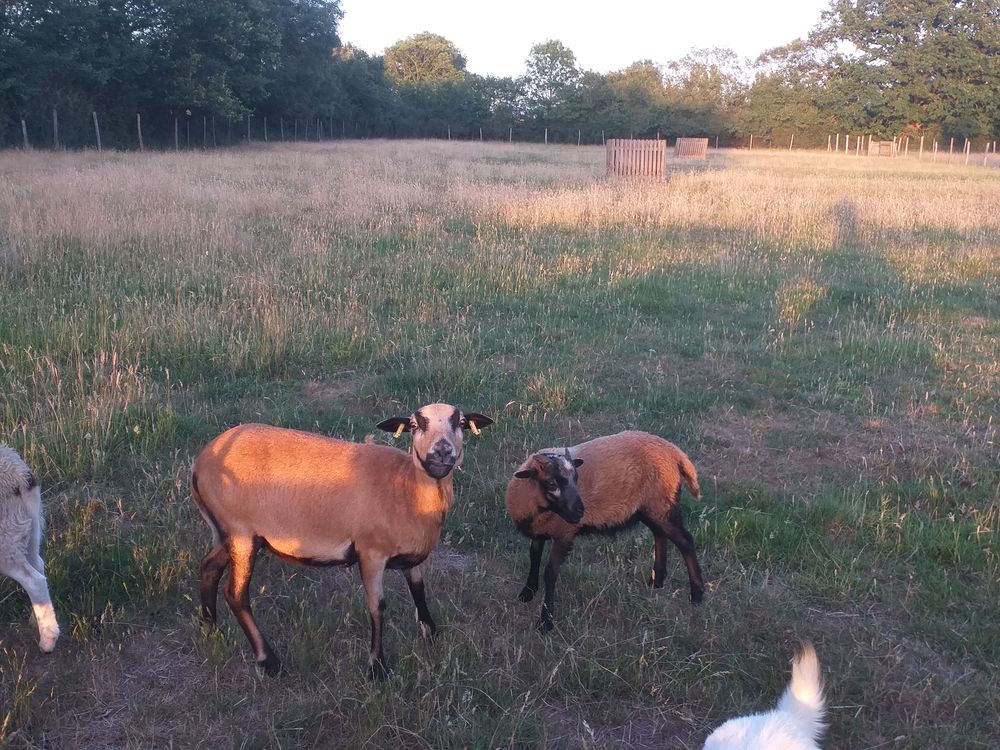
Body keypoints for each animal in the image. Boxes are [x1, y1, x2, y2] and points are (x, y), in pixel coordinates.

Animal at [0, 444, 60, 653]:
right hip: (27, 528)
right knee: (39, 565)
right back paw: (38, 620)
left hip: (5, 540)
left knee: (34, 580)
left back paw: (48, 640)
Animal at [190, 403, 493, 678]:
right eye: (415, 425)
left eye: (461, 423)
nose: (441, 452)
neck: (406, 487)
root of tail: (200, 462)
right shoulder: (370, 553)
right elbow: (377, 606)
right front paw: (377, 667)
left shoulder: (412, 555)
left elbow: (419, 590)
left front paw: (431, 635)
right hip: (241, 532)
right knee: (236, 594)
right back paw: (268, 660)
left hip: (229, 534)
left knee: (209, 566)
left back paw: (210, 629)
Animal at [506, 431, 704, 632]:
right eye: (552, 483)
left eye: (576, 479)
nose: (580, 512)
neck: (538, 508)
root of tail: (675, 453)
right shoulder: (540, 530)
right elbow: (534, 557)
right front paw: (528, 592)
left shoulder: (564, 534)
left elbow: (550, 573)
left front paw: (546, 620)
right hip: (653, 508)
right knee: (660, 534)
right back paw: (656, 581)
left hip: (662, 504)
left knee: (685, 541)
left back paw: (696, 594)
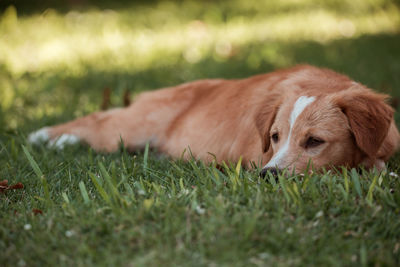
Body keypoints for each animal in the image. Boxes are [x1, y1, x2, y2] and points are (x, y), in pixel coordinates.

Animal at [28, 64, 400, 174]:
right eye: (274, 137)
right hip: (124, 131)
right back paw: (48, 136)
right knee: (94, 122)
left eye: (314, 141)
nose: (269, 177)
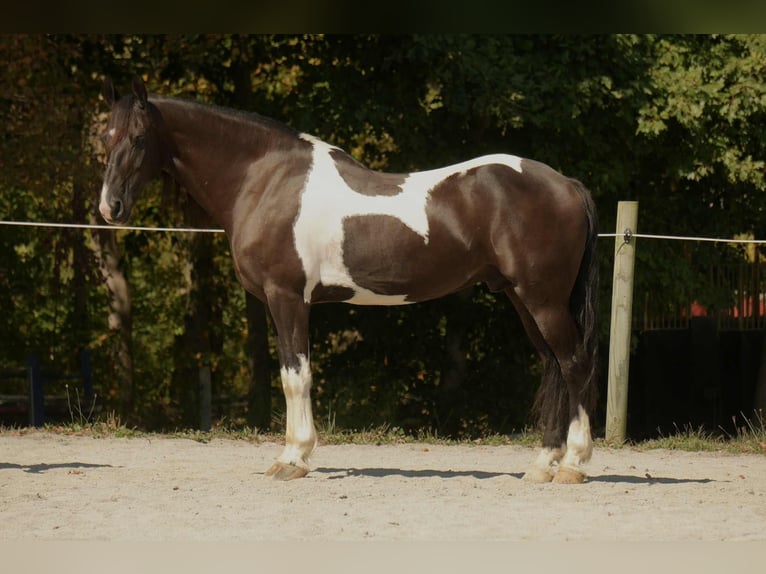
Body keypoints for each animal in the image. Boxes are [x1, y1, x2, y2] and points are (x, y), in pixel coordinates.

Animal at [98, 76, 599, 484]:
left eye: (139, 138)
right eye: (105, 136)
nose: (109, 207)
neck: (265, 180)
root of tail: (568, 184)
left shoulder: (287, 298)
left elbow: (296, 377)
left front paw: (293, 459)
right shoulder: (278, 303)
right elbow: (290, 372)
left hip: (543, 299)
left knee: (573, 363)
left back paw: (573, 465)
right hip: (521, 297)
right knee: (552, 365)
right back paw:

> _What is being asked_
All lines after and including the one with "nose: (580, 512)", through the end of the entries above, should be output exactly and by themselves. The pictures are to be left out.

> _Response area_
nose: (580, 512)
neck: (538, 508)
root of tail: (675, 453)
right shoulder: (540, 530)
right elbow: (534, 557)
right front paw: (528, 592)
left shoulder: (564, 534)
left elbow: (550, 573)
left front paw: (546, 620)
right hip: (653, 508)
right knee: (660, 534)
right back paw: (656, 581)
left hip: (662, 504)
left knee: (685, 541)
left back paw: (696, 594)
Body keypoints for each animal in the image. Boxes are [x1, y1, x2, y2] and points are (x, y), in pixel coordinates.

Animal at [28, 64, 400, 174]:
right eye: (274, 137)
right hip: (124, 131)
right back paw: (48, 136)
right knee: (94, 122)
left eye: (314, 141)
nose: (269, 177)
Body keypoints for each animal in the image. Boxes are [x1, y1, x2, y2] and points are (x, y), in pixel coordinates.

Animal at [98, 76, 599, 484]:
left eye: (139, 138)
right eye: (105, 136)
nose: (109, 207)
neck: (265, 180)
root of tail: (568, 184)
left shoulder: (287, 298)
left elbow: (296, 377)
left front paw: (293, 459)
right shoulder: (278, 303)
right elbow: (290, 372)
left hip: (543, 299)
left knee: (573, 363)
left back paw: (573, 465)
right hip: (521, 297)
right knee: (552, 365)
right back paw:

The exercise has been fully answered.